_JOB ITEM_
Because the images are not wanted, restate every line below word for word without them.

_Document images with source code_
┌──

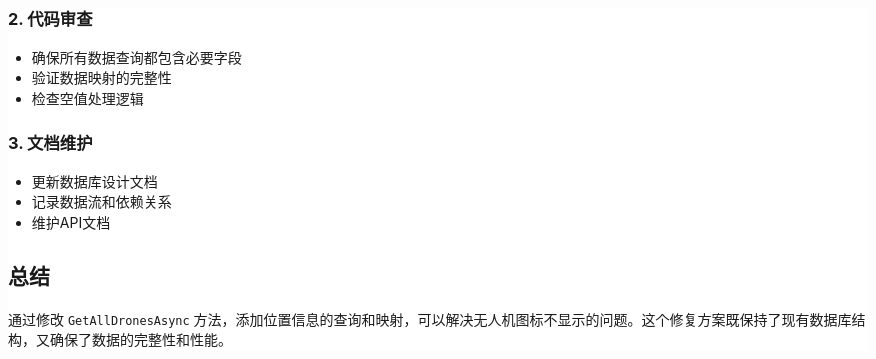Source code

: ### 2. 代码审查
- 确保所有数据查询都包含必要字段
- 验证数据映射的完整性
- 检查空值处理逻辑

### 3. 文档维护
- 更新数据库设计文档
- 记录数据流和依赖关系
- 维护API文档

## 总结

通过修改 `GetAllDronesAsync` 方法，添加位置信息的查询和映射，可以解决无人机图标不显示的问题。这个修复方案既保持了现有数据库结构，又确保了数据的完整性和性能。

└──

_OUTPUT OF THE TASK_
Source code

: ### 2. 代码审查
- 确保所有数据查询都包含必要字段
- 验证数据映射的完整性
- 检查空值处理逻辑

### 3. 文档维护
- 更新数据库设计文档
- 记录数据流和依赖关系
- 维护API文档

## 总结

通过修改 `GetAllDronesAsync` 方法，添加位置信息的查询和映射，可以解决无人机图标不显示的问题。这个修复方案既保持了现有数据库结构，又确保了数据的完整性和性能。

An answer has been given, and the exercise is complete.